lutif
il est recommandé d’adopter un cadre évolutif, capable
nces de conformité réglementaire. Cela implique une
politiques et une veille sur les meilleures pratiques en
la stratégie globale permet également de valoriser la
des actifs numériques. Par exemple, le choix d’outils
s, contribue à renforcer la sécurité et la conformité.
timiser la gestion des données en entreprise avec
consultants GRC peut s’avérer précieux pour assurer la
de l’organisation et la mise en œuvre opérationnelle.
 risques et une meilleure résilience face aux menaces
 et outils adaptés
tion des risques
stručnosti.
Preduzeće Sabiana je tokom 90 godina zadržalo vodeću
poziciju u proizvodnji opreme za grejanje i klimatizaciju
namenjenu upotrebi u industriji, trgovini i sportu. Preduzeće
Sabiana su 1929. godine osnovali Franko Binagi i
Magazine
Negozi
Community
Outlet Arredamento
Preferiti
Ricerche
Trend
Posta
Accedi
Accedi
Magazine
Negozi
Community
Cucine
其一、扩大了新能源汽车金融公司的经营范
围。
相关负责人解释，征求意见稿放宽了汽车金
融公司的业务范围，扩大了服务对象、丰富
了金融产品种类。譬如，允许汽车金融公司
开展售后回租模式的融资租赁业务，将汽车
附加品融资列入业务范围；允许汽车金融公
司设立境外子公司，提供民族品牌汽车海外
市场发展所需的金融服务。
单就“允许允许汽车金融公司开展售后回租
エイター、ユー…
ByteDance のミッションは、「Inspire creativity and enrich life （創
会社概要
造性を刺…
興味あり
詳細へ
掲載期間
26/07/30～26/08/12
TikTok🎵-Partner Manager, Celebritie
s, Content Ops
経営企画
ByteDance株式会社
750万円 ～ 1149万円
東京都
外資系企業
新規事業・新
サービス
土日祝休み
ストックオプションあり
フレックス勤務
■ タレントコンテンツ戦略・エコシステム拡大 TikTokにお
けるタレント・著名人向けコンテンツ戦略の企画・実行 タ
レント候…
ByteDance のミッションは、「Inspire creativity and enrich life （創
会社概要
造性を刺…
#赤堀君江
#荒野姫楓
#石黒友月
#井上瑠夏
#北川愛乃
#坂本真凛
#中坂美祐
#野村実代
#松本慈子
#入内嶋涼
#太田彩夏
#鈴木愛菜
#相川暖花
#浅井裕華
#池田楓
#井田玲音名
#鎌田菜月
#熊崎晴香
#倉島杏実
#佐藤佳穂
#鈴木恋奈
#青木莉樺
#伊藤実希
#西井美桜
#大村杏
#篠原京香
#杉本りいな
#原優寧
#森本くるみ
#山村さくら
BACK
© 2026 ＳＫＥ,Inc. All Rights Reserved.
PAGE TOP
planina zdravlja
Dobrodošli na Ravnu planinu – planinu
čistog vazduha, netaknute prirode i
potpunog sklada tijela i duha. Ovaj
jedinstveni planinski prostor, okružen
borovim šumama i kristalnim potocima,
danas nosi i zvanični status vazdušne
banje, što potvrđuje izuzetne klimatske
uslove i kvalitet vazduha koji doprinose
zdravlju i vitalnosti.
___
About this task – The exact wording of every entry above should be written out again.

Answer section –
lutif
il est recommandé d’adopter un cadre évolutif, capable
nces de conformité réglementaire. Cela implique une
politiques et une veille sur les meilleures pratiques en
la stratégie globale permet également de valoriser la
des actifs numériques. Par exemple, le choix d’outils
s, contribue à renforcer la sécurité et la conformité.
timiser la gestion des données en entreprise avec
consultants GRC peut s’avérer précieux pour assurer la
de l’organisation et la mise en œuvre opérationnelle.
 risques et une meilleure résilience face aux menaces
 et outils adaptés
tion des risques
stručnosti.
Preduzeće Sabiana je tokom 90 godina zadržalo vodeću
poziciju u proizvodnji opreme za grejanje i klimatizaciju
namenjenu upotrebi u industriji, trgovini i sportu. Preduzeće
Sabiana su 1929. godine osnovali Franko Binagi i
Magazine
Negozi
Community
Outlet Arredamento
Preferiti
Ricerche
Trend
Posta
Accedi
Accedi
Magazine
Negozi
Community
Cucine
其一、扩大了新能源汽车金融公司的经营范
围。
相关负责人解释，征求意见稿放宽了汽车金
融公司的业务范围，扩大了服务对象、丰富
了金融产品种类。譬如，允许汽车金融公司
开展售后回租模式的融资租赁业务，将汽车
附加品融资列入业务范围；允许汽车金融公
司设立境外子公司，提供民族品牌汽车海外
市场发展所需的金融服务。
单就“允许允许汽车金融公司开展售后回租
エイター、ユー…
ByteDance のミッションは、「Inspire creativity and enrich life （創
会社概要
造性を刺…
興味あり
詳細へ
掲載期間
26/07/30～26/08/12
TikTok🎵-Partner Manager, Celebritie
s, Content Ops
経営企画
ByteDance株式会社
750万円 ～ 1149万円
東京都
外資系企業
新規事業・新
サービス
土日祝休み
ストックオプションあり
フレックス勤務
■ タレントコンテンツ戦略・エコシステム拡大 TikTokにお
けるタレント・著名人向けコンテンツ戦略の企画・実行 タ
レント候…
ByteDance のミッションは、「Inspire creativity and enrich life （創
会社概要
造性を刺…
#赤堀君江
#荒野姫楓
#石黒友月
#井上瑠夏
#北川愛乃
#坂本真凛
#中坂美祐
#野村実代
#松本慈子
#入内嶋涼
#太田彩夏
#鈴木愛菜
#相川暖花
#浅井裕華
#池田楓
#井田玲音名
#鎌田菜月
#熊崎晴香
#倉島杏実
#佐藤佳穂
#鈴木恋奈
#青木莉樺
#伊藤実希
#西井美桜
#大村杏
#篠原京香
#杉本りいな
#原優寧
#森本くるみ
#山村さくら
BACK
© 2026 ＳＫＥ,Inc. All Rights Reserved.
PAGE TOP
planina zdravlja
Dobrodošli na Ravnu planinu – planinu
čistog vazduha, netaknute prirode i
potpunog sklada tijela i duha. Ovaj
jedinstveni planinski prostor, okružen
borovim šumama i kristalnim potocima,
danas nosi i zvanični status vazdušne
banje, što potvrđuje izuzetne klimatske
uslove i kvalitet vazduha koji doprinose
zdravlju i vitalnosti.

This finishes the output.